Sri Guan Teik
- Company type: Private Limited Company
- Genre: Financial services, Pawnbrokers
- Founded: 1986
- Founder: Tan & Partners
- Headquarters: Jitra, Kedah, Malaysia
- Number of locations: Alor Setar, Gurun, Sungai Petani, Pulau Langkawi, Kuala Nerang, Kulim, Changlun, Kangar, Arau, Pokok Sena, Semenyih, Batang Kali
- Services: Unsecured loans, secured loans, cheque exchange service, buy used golds
- Number of employees: 100
- Website: www.guanteik.com.my

= Sri Guan Teik =

Sri Guan Teik Credit Sdn Bhd (源德信贷有限公司), formerly known as Sri Guan Teik Enterprise Sdn Bhd, is a licensed moneylender in Malaysia. The company operates as a licensed moneylender. The company exclusively serves and offers unsecured loan to the civil service members, government worker, pensioners, and SOCSO receivers. Additionally, secured loans are offered to the public, accessible by pledging gold or jewellery as collateral.
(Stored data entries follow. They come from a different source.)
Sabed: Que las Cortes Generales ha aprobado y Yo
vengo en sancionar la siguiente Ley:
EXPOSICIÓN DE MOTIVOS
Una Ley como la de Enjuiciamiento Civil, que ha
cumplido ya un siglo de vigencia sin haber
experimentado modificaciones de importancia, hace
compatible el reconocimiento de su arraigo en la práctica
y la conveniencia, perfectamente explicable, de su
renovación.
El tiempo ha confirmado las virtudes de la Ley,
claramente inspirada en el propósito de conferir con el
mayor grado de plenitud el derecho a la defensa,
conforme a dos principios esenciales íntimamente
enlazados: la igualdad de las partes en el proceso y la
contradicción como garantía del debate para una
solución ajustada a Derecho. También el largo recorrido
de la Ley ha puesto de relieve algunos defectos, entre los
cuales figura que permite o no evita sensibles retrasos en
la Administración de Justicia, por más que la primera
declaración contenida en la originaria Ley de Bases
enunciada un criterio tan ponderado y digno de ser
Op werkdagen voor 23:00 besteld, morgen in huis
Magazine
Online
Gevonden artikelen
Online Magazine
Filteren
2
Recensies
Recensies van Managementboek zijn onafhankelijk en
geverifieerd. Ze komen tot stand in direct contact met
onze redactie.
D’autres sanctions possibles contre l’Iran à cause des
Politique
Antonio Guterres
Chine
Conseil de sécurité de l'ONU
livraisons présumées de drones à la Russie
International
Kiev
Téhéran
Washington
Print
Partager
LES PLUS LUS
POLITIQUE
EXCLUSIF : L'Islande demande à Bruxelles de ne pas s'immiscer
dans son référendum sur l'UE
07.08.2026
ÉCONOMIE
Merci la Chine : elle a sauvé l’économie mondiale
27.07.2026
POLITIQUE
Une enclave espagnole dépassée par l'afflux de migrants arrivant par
In 2010, the company was awarded the Golden Bull Award.
Monthly Interest for Secured loan (Gold Pledging) is as low as 1%, whereas for unsecured loan is 1.5% monthly interest.

== Office locations ==
Sri Guan Teik Credit Sdn Bhd has its headquarters in Jitra, Kedah, Malaysia, and branches at various locations, including Alor Setar, Gurun, Sungai Petani, Pulau Langkawi, Kuala Nerang, Kulim, Kangar, Arau, Pokok Sena.

== Gold traders ==
With the recognition of Golden Bull Award, Sri Guan Teik is also one of the well known gold traders in Malaysia. Cash is given immediately over the counter once Sale and Purchase is signed.